1人の男子高校生は自宅で読書をしていた。時間は23:20。この時間は彼にとってゴールデンタイムだった。というのも、彼以外の家族が寝静まったこの時間ほど彼の趣味である読書に没頭できる時間はなかったからである。
彼は、耳にイヤホンをつけながら読書をしている。いつも23:30まで流れるラジオをBGMに彼は黙々と読書を続けていた。その夜の本は『ハリーポッターと死の秘宝』だった。ページを繰る手の近くには僅かに湯気が立った珈琲があった。程よく背伸びしたい年頃である中学生にとって、珈琲というのはある種の通過儀礼のようなものである。しかし、ごく普通の中学生がそうするように、彼も牛乳だけ入れて、苦味を減じたものを飲んでいた。砂糖を入れないのはある種の矜持であろうか。

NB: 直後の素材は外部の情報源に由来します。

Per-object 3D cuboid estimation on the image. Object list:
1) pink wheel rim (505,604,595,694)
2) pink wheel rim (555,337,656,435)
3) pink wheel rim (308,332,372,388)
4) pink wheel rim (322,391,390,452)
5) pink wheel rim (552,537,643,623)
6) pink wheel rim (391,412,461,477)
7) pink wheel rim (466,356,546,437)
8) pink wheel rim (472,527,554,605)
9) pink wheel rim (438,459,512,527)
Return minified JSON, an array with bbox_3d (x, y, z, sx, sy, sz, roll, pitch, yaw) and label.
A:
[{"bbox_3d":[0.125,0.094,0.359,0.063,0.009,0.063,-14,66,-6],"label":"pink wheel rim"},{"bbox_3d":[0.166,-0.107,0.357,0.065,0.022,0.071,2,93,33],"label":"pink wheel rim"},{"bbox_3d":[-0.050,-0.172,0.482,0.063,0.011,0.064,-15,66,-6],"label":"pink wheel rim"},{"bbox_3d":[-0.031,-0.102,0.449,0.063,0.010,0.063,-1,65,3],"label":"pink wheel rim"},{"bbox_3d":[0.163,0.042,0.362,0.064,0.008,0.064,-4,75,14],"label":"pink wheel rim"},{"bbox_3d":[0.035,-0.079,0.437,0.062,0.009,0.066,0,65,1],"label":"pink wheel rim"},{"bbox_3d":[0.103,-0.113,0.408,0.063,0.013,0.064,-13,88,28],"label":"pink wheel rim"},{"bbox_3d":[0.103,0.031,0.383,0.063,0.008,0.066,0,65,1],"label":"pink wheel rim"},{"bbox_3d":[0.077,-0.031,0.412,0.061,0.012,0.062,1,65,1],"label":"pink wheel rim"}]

しかし、そんな背伸びとは裏腹に読んでいるものはファンタジー小説という、何ともあべこべな組み合わせであった。
彼の聴いているラジオがエンディングの音楽を流し始めた。いつもなら、その音楽の始まりと同時に読書をやめるのだが、その日の彼はそうしなかった。
もう少し夜更かししよう、そう思い至ったのだった。本を閉じようとする手を止め、ラジオを見る。ふと、違う局のラジオを聴いてみたくなった彼はチューナーのダイヤルを少し回した。
周波数が80.0MHzにチューニングされ、電波をアンテナが受信する。その瞬間、彼は懐かしいものに包まれた。あたかも学校かのような騒がしさ。2人のパーソナリティがお互いを茶化しつつもリスナーにしっかりと寄り添う、そんな声が聞こえてきた。
彼にはその騒がしさがとても心地良かった。ある種のくすぐったさを感じるそのやり取りに、彼はふふっと笑った。その笑いは全く意図したものではなく、心の奥底にある楽しさという感情の励起によって生まれた自然なものだった。そして、そのような風に笑ったのがいつ以来だったかとふと思い返した。
その翌日、その楽しさをまた味わいたいがために、彼はまた夜更かしをした。
そのラジオ番組の名前がSchool of Lockだと彼が知るのに、数日もかからなかった。知ってからは、22:00のオープニングから聞くようになった。

その数年後、21歳の今でもその楽しさを味わうために、今日も私は夜更かしをする。